Backing a French-British resolution condemning the Syrian regime for its brutal repression of opposition demonstrators, the U.S. ambassador to the United Nations, Susan E. Rice, reached for the moral prop: “We will be on the right side of history if and when this comes to a vote. If others are unable to, or are unwilling to, then that will be their responsibility to bear.”
Now, with deaths in Syria reported to have risen to 1,400 over four months of clashes, there has been no U.N. condemnation, and no U.S. calling-out by name those countries blocking the measure and supplying Syria with its arms and financial wherewithal.

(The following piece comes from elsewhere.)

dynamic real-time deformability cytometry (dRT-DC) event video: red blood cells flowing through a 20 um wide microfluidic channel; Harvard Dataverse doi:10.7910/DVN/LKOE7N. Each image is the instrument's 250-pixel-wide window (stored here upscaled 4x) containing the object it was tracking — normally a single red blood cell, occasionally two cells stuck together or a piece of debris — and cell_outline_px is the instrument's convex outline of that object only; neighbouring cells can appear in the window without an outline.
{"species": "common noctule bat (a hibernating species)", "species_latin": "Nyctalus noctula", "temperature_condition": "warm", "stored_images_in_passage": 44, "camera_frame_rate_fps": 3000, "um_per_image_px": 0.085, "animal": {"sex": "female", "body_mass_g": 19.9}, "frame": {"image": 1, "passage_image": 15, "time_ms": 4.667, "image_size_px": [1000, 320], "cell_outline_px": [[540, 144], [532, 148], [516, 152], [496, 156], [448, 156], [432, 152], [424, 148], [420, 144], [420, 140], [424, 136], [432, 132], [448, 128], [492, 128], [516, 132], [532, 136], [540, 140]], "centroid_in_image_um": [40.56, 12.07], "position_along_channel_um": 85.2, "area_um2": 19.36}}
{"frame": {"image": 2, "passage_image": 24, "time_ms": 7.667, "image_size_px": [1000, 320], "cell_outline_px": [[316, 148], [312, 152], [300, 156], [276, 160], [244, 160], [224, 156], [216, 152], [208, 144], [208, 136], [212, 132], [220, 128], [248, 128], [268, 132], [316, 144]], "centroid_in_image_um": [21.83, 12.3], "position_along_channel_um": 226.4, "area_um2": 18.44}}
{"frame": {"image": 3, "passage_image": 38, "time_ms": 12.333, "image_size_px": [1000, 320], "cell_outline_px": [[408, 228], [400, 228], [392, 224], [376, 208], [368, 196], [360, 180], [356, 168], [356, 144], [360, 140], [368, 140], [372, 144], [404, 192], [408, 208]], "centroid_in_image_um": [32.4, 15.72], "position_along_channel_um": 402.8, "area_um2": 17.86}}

With Syria’s dictatorship killing daily with impunity, Ms. Rice’s line, five weeks later, has less the look of a U.S. government acting on history’s right side than one comfortable with indignation minus consequences.
As it turns out, the West is doing very little to transform the outrage of Syrian citizens into effective penalties against the regime of Bashar al-Assad and its suppliers, or into active outside support for a best-case scenario — ending Damascus’s symbiotic relationship with Iran, stopping Syria’s promotion of terrorism and isolating Hezbollah in Lebanon.
The language of moral commitment remains: President Barack Obama has said the United States is “using all the diplomatic, economic and strategic tools at our disposal” to support democratic transition and “block the path of murder.” But evidence of that action — or anything resembling results — isn’t shining through.
…for the Americans, moral impeccability, with the Security Council action floundering, relates in the short term to whether the United States considers the Russians and the Chinese too big to assail concerning Syria.
…how do you not exert pressure on Moscow now when tanks and helicopters — Pieter D. Wezeman of the Stockholm International Peace Research Institute estimates Russia to be the essential source of the Syrian military’s heavy equipment — mass near a Syrian town where soldiers have defected?
Two despairing answers:
One, according to a European diplomat, is that the European Union, without specific U.N. cover, could never achieve the consensus necessary to call out Moscow or penalize it for providing the hardware involved in Syria’s ongoing massacres.
The other is that for the Obama administration, the task of confronting Syria’s supply chain with sanctions would savage the basic Russia-is-manageable premise of the president’s so-called reset with Moscow.